**EXERCISE PROMPT**
Lines with the word "resultMappedToRoad": copy all of them from the entries below.

**Collected data entries**
┌──
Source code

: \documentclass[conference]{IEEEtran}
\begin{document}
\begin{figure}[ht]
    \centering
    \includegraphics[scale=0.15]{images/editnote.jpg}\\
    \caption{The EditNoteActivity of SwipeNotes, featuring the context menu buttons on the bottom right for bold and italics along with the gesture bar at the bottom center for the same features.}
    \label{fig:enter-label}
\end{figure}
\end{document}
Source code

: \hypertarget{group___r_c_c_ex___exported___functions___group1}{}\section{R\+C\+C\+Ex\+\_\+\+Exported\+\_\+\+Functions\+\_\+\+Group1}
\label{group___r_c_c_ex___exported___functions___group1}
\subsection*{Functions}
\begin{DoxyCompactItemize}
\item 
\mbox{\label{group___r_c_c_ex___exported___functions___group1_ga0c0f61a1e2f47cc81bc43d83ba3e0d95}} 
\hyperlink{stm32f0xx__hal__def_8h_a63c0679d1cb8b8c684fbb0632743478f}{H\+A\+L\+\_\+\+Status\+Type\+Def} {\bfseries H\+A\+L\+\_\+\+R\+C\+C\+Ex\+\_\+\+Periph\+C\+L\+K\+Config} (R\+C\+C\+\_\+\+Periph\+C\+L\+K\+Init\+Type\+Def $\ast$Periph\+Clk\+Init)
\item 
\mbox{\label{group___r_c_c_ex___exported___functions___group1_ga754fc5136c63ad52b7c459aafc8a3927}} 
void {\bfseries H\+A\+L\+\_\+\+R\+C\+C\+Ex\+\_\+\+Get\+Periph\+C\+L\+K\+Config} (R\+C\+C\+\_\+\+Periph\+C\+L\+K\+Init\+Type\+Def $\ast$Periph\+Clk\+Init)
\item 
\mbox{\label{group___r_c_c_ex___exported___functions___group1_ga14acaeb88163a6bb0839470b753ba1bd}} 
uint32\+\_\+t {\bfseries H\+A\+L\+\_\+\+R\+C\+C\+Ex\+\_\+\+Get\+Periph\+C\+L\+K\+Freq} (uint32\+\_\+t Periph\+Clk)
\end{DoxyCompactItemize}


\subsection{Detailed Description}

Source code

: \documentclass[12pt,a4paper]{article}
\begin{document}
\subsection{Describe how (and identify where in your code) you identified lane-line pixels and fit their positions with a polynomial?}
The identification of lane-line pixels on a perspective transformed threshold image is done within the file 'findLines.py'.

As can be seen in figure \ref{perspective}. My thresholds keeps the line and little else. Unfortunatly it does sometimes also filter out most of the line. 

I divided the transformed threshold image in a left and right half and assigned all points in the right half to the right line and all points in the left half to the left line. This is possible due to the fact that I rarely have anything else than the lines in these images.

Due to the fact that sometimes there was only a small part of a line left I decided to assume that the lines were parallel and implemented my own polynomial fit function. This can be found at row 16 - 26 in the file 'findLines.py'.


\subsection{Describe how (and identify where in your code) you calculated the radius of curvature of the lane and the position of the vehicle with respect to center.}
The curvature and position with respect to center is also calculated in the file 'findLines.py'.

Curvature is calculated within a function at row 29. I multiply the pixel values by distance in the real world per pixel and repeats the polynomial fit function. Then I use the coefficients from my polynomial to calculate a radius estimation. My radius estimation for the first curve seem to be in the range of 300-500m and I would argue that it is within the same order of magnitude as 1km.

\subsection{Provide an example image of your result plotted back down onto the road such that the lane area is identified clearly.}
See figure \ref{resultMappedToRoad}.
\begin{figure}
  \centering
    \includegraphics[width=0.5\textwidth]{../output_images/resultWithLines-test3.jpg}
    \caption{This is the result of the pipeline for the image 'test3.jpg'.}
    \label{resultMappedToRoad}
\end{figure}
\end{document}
└──
**EXERCISE ANSWER**
See figure \ref{resultMappedToRoad}.
    \label{resultMappedToRoad}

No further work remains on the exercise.